The complexity and size of state-of-the-art cell models have significantly increased in part due to the requirement that these models possess complex cellular functions which are thought—but not necessarily proven—to be important. Modern cell models often involve hundreds of parameters; the values of these parameters come, more often than not, from animal experiments whose relationship to the human physiology is weak with very little information on the errors in these measurements. The concomitant uncertainties in parameter values result in uncertainties in the model outputs or quantities of interest (QoIs). Global sensitivity analysis (GSA) aims at apportioning to individual parameters (or sets of parameters) their relative contribution to output uncertainty thereby introducing a measure of influence or importance of said parameters. New GSA approaches are required to deal with increased model size and complexity; a three-stage methodology consisting of screening (dimension reduction), surrogate modeling, and computing Sobol’ indices, is presented. The methodology is used to analyze a physiologically validated numerical model of neurovascular coupling which possess 160 uncertain parameters. The sensitivity analysis investigates three quantities of interest, the average value of \(\hbox {K}^{+}\) in the extracellular space, the average volumetric flow rate through the perfusing vessel, and the minimum value of the actin/myosin complex in the smooth muscle cell. GSA provides a measure of the influence of each parameter, for each of the three QoIs, giving insight into areas of possible physiological dysfunction and areas of further investigation.

Appendix

Determining the coefficients \(c_{\varvec{\alpha }}\) in the Polynomial Chaos surrogate (8) is challenging. Ideally, one would solve the least-squares problem

$$\begin{aligned} \min \sum \limits _{k=1}^M \left( g(\varvec{\theta }^k)-\sum _{\varvec{\alpha }} c_{\varvec{\alpha }} \psi _{\varvec{\alpha }}(\hat{\varvec{\theta }}) \right) ^2 \end{aligned}$$

(18)

to determine the coefficients. This approach is not currently feasible for the problems considered in this article. If there are, for instance, 18 input variables (\(\theta _{j_i}\)’s), then a 3rd-degree polynomial has 1330 unknown coefficients and a 4th-degree polynomial has 7315 unknown coefficients. With less than 1000 sample points, as in our case, (18) will admit infinitely many solutions which interpolate the data but will yield poor approximations of the QoI. Rather, we seek an approximate solution of (18) for which most of the coefficients are exactly 0. This may be achieved by introducing a penalty term and solving

$$\begin{aligned} \min \sum \limits _{k=1}^M \left( g(\varvec{\theta }^k)-\sum _{\varvec{\alpha }} c_{\varvec{\alpha }} \psi _{\varvec{\alpha }}(\hat{\varvec{\theta }}) \right) ^2 + \lambda \sum _{\varvec{\alpha }} \vert c_{\varvec{\alpha }} \vert \end{aligned}$$

(19)

instead of (18). Adding the sum of absolute values of the coefficients encourages a sparse solution, i.e., one with many 0 coefficients. However, it comes at the cost of making the objective function non-differentiable and hence (19) requires a more sophisticated optimization approach in comparison with (18). A plurality of well-documented methods exist for solving (19). In this article, we use Least Angle Regression (LAR) (Efron et al. 2004) with its implementation in Marelli and Sudret (2014), and a maximum polynomial degree of 5.

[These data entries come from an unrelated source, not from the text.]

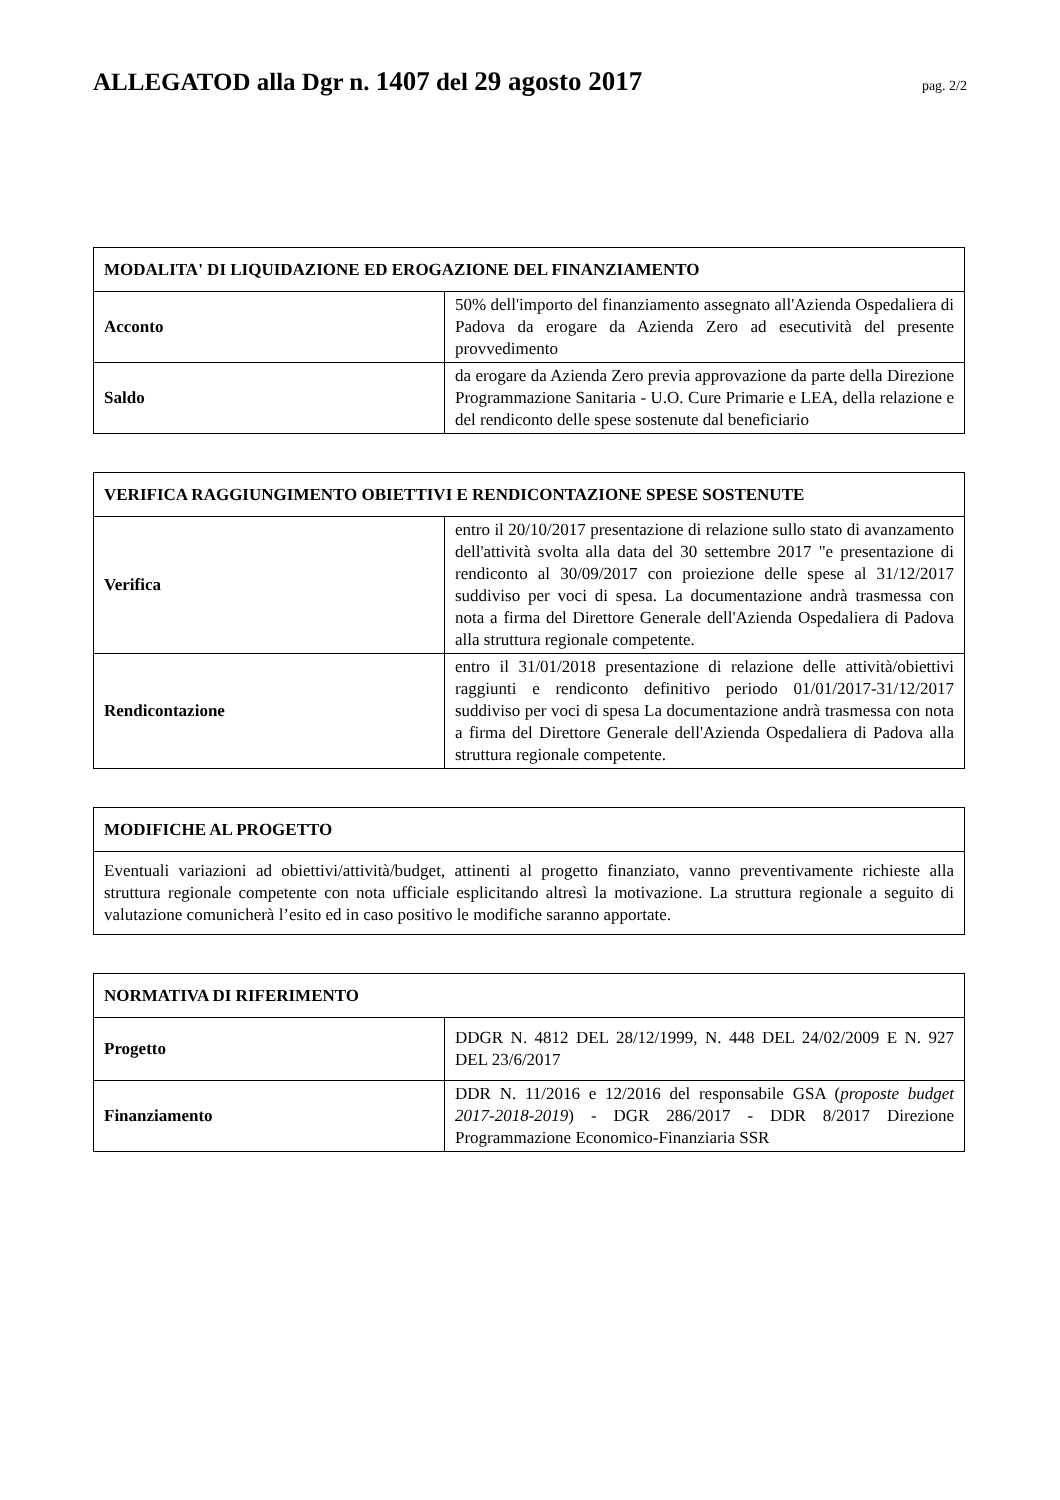ALLEGATOD alla Dgr n. 1407 del 29 agosto 2017
pag. 2/2
| MODALITA' DI LIQUIDAZIONE ED EROGAZIONE DEL FINANZIAMENTO | |
| --- | --- |
| Acconto | 50% dell'importo del finanziamento assegnato all'Azienda Ospedaliera di Padova da erogare da Azienda Zero ad esecutività del presente provvedimento |
| Saldo | da erogare da Azienda Zero previa approvazione da parte della Direzione Programmazione Sanitaria - U.O. Cure Primarie e LEA, della relazione e del rendiconto delle spese sostenute dal beneficiario |
| VERIFICA RAGGIUNGIMENTO OBIETTIVI E RENDICONTAZIONE SPESE SOSTENUTE | |
| --- | --- |
| Verifica | entro il 20/10/2017 presentazione di relazione sullo stato di avanzamento dell'attività svolta alla data del 30 settembre 2017 "e presentazione di rendiconto al 30/09/2017 con proiezione delle spese al 31/12/2017 suddiviso per voci di spesa. La documentazione andrà trasmessa con nota a firma del Direttore Generale dell'Azienda Ospedaliera di Padova alla struttura regionale competente. |
| Rendicontazione | entro il 31/01/2018 presentazione di relazione delle attività/obiettivi raggiunti e rendiconto definitivo periodo 01/01/2017-31/12/2017 suddiviso per voci di spesa La documentazione andrà trasmessa con nota a firma del Direttore Generale dell'Azienda Ospedaliera di Padova alla struttura regionale competente. |
| MODIFICHE AL PROGETTO |
| --- |
| Eventuali variazioni ad obiettivi/attività/budget, attinenti al progetto finanziato, vanno preventivamente richieste alla struttura regionale competente con nota ufficiale esplicitando altresì la motivazione. La struttura regionale a seguito di valutazione comunicherà l’esito ed in caso positivo le modifiche saranno apportate. |
| NORMATIVA DI RIFERIMENTO | |
| --- | --- |
| Progetto | DDGR N. 4812 DEL 28/12/1999, N. 448 DEL 24/02/2009 E N. 927 DEL 23/6/2017 |
| Finanziamento | DDR N. 11/2016 e 12/2016 del responsabile GSA ( proposte budget 2017-2018-2019 ) - DGR 286/2017 - DDR 8/2017 Direzione Programmazione Economico-Finanziaria SSR |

Because the basis function of the Polynomial Chaos surrogate is orthogonal with respect to the PDF \(p_{\hat{\varvec{\theta }}}\), the variance and conditional expectation in (11) may be computed analytically as a function of the coefficients. Hence, the total Sobol’ indices of the Polynomial Chaos surrogate are given in closed form as a function of the coefficients.